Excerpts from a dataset
================================

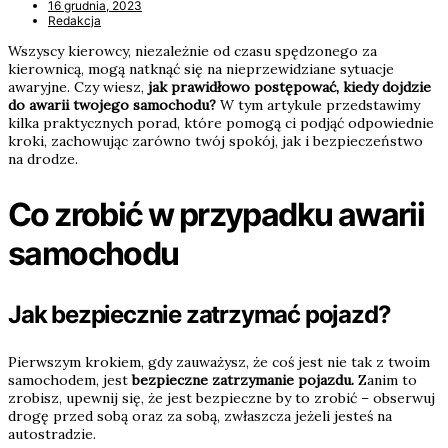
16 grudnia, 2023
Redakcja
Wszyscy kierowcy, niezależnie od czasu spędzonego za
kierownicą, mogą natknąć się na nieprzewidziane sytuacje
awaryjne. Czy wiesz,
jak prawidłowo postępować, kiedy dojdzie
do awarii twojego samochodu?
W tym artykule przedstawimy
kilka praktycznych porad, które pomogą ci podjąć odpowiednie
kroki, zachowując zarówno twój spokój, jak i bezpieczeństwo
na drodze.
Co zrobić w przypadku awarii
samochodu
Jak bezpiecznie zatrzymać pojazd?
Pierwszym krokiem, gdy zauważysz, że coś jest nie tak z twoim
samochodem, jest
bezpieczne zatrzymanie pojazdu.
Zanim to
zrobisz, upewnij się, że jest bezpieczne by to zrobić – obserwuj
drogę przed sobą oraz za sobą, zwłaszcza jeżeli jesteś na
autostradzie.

================================

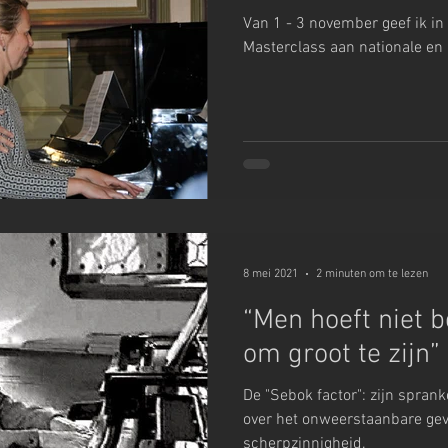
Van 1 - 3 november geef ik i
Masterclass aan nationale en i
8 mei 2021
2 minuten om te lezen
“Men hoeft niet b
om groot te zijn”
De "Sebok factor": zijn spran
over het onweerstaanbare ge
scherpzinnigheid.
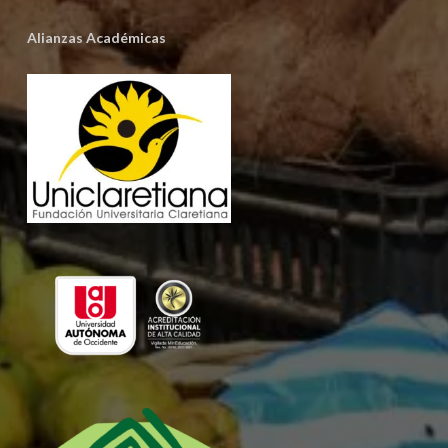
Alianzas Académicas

================================

TASK REQUIREMENTS
Copy out, word for word, the lines starting with the one that contains "16 grudnia, 2023" and going on through the one that contains "autostradzie.", including both of those lines.

TASK ANSWER
16 grudnia, 2023
Redakcja
Wszyscy kierowcy, niezależnie od czasu spędzonego za
kierownicą, mogą natknąć się na nieprzewidziane sytuacje
awaryjne. Czy wiesz,
jak prawidłowo postępować, kiedy dojdzie
do awarii twojego samochodu?
W tym artykule przedstawimy
kilka praktycznych porad, które pomogą ci podjąć odpowiednie
kroki, zachowując zarówno twój spokój, jak i bezpieczeństwo
na drodze.
Co zrobić w przypadku awarii
samochodu
Jak bezpiecznie zatrzymać pojazd?
Pierwszym krokiem, gdy zauważysz, że coś jest nie tak z twoim
samochodem, jest
bezpieczne zatrzymanie pojazdu.
Zanim to
zrobisz, upewnij się, że jest bezpieczne by to zrobić – obserwuj
drogę przed sobą oraz za sobą, zwłaszcza jeżeli jesteś na
autostradzie.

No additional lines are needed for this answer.